Anche per quanto riguarda la Cina, tanto demonizzata ed attaccata da Donald Trump durante la campagna elettorale, occorrerà trovare degli accordi internazionali.

In primo luogo perché la Cina detiene circa 1,6 miliardi di dollari del debito pubblico americano e in secondo luogo perché rappresenta un mercato di oltre 400 milioni di consumatori “basic” ai quali nessun paese, né America né Russia né Europa, possono permettersi di rinunciare.

Ricordando l’adagio medioevale secondo cui “dove passano le merci non passano le armi”, Paolo Del Debbio si augura per il 2017 un’ampia collaborazione tra le nazioni (tranne l’Isis), secondo accordi basati sulla ragionevolezza e non sulle ideologie.

Del resto secoli di storia hanno visto come pure i più cruenti conflitti si sono alla fine risolti con accordi nell’interesse delle parti.

Per quanto riguarda i fatti di casa nostra, Paolo Del Debbio ha evidenziato come il ruolo dell’Europa sia oggi marginale e poco coeso tra i vari stati membri.Paolo Del Debbio 3

È necessario che l’Europa si dia uno statuto diverso, cambiando rotta e staccandosi dalla gestione tedesca, oppure alla Brexit potrebbero seguirne altre: quest’anno andranno al voto la stessa Germania, la Francia e l’Olanda e di fronte al vuoto politico, potrebbero esserci sorprese sull’esito delle elezioni: il vuoto si riempie sempre.

Ma la Brexit, l’elezione di Trump e la schiacciante vittoria del no al referendum costituzionale, stanno ad indicare che il popolo c’è e vuole avere l’essenziale per vivere o meglio vuole cambiare le proprie condizioni di vita.
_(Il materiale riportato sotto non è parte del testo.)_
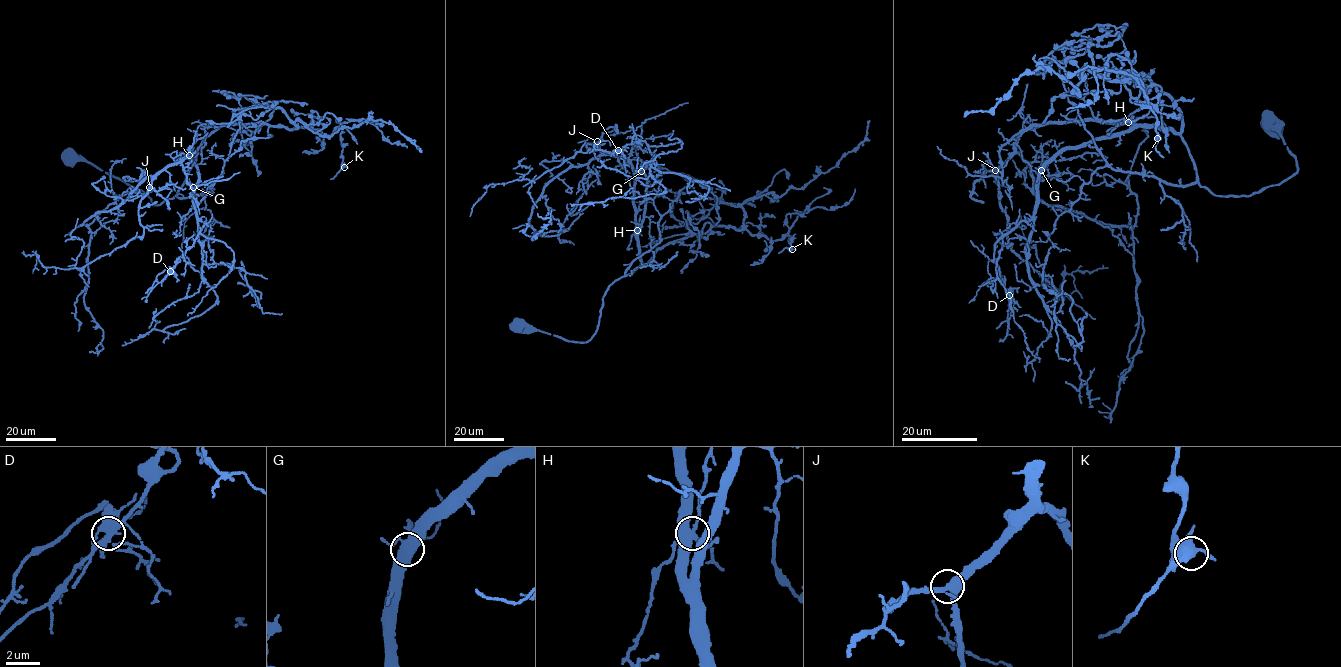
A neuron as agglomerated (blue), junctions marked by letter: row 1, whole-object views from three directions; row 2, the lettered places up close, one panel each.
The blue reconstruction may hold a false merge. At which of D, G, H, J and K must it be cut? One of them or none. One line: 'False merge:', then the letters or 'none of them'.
False merge: none of them

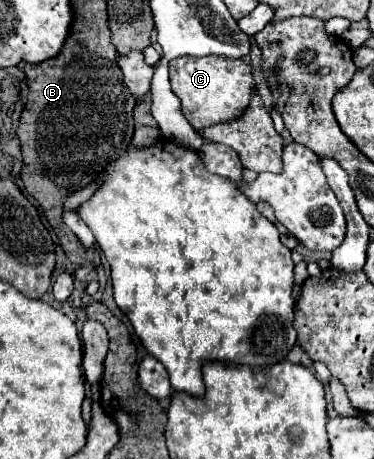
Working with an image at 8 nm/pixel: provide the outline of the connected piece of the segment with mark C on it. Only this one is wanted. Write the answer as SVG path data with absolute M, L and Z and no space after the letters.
M178 57L170 61L172 91L182 103L182 113L188 123L202 131L216 123L238 119L256 91L252 69L242 59L214 59L214 57Z

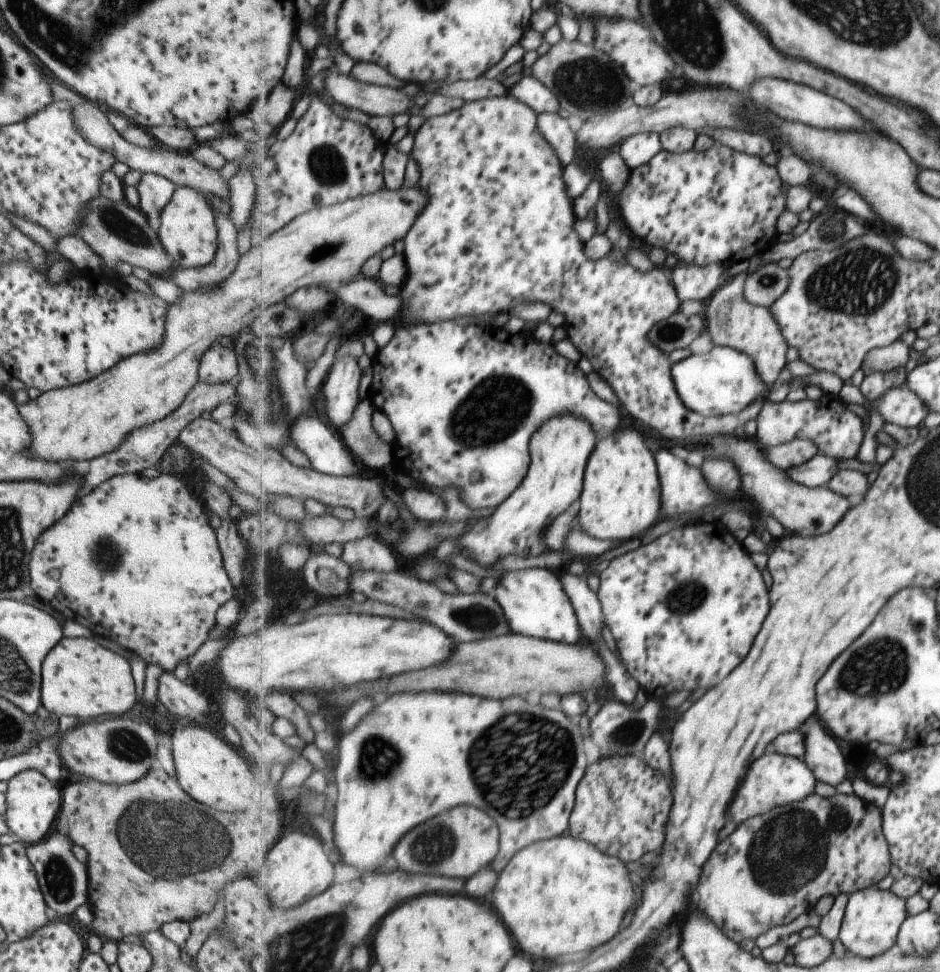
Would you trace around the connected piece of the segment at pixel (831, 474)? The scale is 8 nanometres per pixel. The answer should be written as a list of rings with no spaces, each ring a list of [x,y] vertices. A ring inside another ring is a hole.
[[[820,453],[805,465],[793,466],[793,469],[785,470],[789,478],[810,488],[828,486],[839,472],[839,460]]]

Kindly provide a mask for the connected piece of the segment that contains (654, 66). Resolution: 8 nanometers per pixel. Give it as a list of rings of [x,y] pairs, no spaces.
[[[599,16],[600,37],[594,46],[611,56],[614,62],[623,68],[631,81],[643,86],[662,85],[667,78],[673,78],[675,74],[675,60],[671,56],[665,56],[665,50],[655,42],[651,44],[651,30],[645,28],[641,22],[633,20],[617,20],[617,18],[601,18]]]

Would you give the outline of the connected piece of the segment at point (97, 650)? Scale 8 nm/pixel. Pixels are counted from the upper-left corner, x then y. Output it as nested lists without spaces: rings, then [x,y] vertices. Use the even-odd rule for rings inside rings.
[[[61,638],[43,658],[40,667],[40,705],[57,717],[87,720],[103,714],[123,714],[137,701],[135,686],[127,660],[103,646],[95,638]]]

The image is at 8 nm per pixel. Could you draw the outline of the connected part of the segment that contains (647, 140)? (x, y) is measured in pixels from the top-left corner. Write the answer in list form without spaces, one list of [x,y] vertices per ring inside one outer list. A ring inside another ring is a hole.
[[[641,132],[619,145],[619,154],[630,170],[649,164],[664,151],[659,132]]]

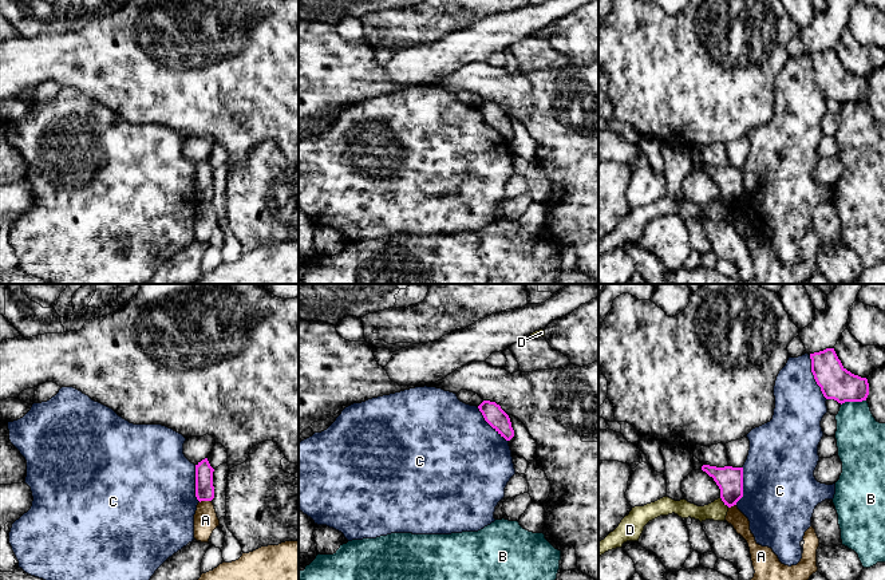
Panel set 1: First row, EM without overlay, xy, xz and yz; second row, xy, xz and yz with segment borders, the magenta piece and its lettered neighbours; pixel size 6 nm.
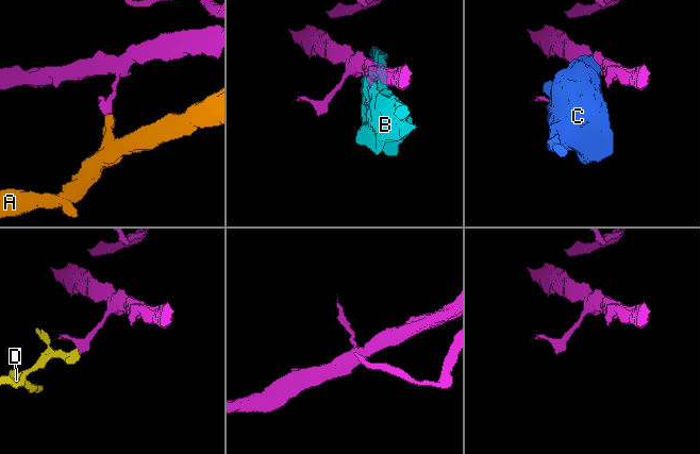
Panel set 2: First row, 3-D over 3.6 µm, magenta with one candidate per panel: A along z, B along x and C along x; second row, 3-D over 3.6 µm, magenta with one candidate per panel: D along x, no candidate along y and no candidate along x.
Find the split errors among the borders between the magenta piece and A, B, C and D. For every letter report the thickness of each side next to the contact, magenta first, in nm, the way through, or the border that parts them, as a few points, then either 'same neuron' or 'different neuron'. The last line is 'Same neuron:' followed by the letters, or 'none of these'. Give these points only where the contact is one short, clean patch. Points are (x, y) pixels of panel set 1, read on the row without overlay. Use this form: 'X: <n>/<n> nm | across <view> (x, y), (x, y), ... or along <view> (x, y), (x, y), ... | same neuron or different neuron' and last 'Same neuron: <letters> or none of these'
A: 110/140 nm | different neuron
B: 200/280 nm | different neuron
C: 200/300 nm | different neuron
D: 160/120 nm | along yz (720, 197), (729, 206) | different neuron
Same neuron: none of these

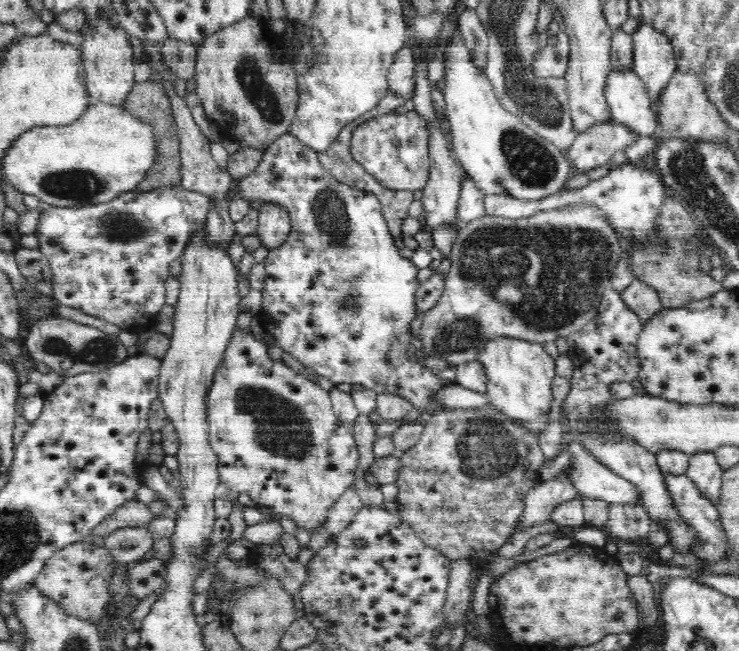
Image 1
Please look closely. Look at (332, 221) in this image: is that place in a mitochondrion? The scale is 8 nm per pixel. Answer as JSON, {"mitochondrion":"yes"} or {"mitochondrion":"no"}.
{"mitochondrion":"yes"}

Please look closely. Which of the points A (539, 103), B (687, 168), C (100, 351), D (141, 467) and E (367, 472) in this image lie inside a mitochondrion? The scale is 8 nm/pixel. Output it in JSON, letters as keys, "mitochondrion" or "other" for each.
{"A":"mitochondrion","B":"mitochondrion","C":"mitochondrion","D":"other","E":"other"}

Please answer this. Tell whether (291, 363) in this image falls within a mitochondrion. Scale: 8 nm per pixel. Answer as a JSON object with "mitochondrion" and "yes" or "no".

Secondo Paolo Del Debbio l’irruzione sulla scena politica del popolo è positiva perché dà una scossa al “palazzo” che deve necessariamente fare qualcosa di buono se vuole continuare ad esserci.

La serata si conclude con la risposta di Paolo Del Debbio ad una interrogazione del Socio rotariano Elio Bauso, dicendo che l’ex Presidente americano Barack Obama ha avuto una politica interna di fatto positiva dal momento che l’economia americana è cresciuta ma certo la sua politica estera è stata deludente.